What helped me was copying a chapter, then grabbing my highlighters and assigning different colors for the different parts of the structure units. Then I went about highlighting them systematically. I'm pretty sure that I got a couple wrong but the point was that I was looking at the text strictly from this critical view and doing it in color so I could see a visual pattern emerging.

And I did. In several different books.

One thing that stood out to me, though, was something that Randy addressed in the article that seems kind of buried. Because it did start to feel a little formulaic in nature as I went through the different samples I'd picked out.

It is legitimate to leave out one or two of these three parts. (You can't leave out all three or you have no Reaction.) But there is one critical rule to follow in leaving parts out: Whatever parts you keep in must be in the correct order.

Which was something that I had noted in my color-coding. But the color coding was all still pretty much in the structural order.

As Uncle Jim points out (and so does Randy!) it's not the only way, it's just one. It's one that works for me, it won't work for someone else. And Randy's article does have the blindness of POV character not being the main character (which I had missed the first thousand times I read the article). I managed to interpret the POV discussion as the POV of the reader as they are reading it, regardless of whether the POV character is the main or not. I fully stand by the notion that maybe I misinterpreted something along the way. :D

I still think the structure of making sure the reactions happen at the right time in many cases is critical to keep from confusing readers.
 

Bartholomew

Comic guy
Kind Benefactor
Poetry Book Collaborator
Super Member
Registered
Joined
May 2, 2006
Messages
8,507
Reaction score
1,956
Location
Kansas! Again.
My fiction's main character tends to also be the PoV character. o.o When I have two people romping around together, I usually find some reason to merge their characters.

Hm.
 

James D. Macdonald

Your Genial Uncle
Absolute Sage
VPX
Super Member
Registered
Joined
Feb 11, 2005
Messages
25,582
Reaction score
3,785
Location
New Hampshire
Website
madhousemanor.wordpress.com
My fiction's main character tends to also be the PoV character. o.o When I have two people romping around together, I usually find some reason to merge their characters.

Hm.

I wouldn't, necessarily. When you have two people romping around together they can talk together and you get dialog and such.
 

Bartholomew

Comic guy
Kind Benefactor
Poetry Book Collaborator
Super Member
Registered
Joined
May 2, 2006
Messages
8,507
Reaction score
1,956
Location
Kansas! Again.
I wouldn't, necessarily. When you have two people romping around together they can talk together and you get dialog and such.
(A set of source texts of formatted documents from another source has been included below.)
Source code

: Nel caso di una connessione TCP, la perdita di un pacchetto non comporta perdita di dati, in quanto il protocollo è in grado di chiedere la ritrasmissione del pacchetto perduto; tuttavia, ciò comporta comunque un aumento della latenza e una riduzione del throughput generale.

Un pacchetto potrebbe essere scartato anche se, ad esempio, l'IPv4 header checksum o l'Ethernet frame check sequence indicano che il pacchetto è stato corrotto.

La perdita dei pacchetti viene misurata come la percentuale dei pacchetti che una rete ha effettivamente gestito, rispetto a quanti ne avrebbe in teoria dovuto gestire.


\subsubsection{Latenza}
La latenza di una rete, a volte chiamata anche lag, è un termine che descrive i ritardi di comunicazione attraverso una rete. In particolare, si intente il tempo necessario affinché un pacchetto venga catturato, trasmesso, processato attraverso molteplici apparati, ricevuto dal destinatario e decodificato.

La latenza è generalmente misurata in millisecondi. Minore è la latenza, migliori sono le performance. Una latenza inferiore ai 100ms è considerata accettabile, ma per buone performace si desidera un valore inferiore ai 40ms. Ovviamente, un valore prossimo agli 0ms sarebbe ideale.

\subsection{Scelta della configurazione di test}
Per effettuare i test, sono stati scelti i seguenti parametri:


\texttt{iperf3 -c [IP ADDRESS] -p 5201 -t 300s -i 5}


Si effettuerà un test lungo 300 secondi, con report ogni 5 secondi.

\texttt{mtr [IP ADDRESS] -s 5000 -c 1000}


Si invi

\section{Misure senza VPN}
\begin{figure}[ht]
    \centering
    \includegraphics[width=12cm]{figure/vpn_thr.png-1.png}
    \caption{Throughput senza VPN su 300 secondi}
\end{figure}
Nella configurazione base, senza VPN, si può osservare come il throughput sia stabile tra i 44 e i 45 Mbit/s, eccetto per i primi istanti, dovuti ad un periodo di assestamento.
My problem tends to be that they're usually after the same goal.

In the novel I'm working on now, however, I've got two characters romping around together and I'm very deliberately giving them diametrically opposed goals until act 3, when they realize they need to work together. I'm trying to make roughly the same moment when they realize that the villain isn't who they thought it was.

If I was smart, I'd go study how good mystery novels do this.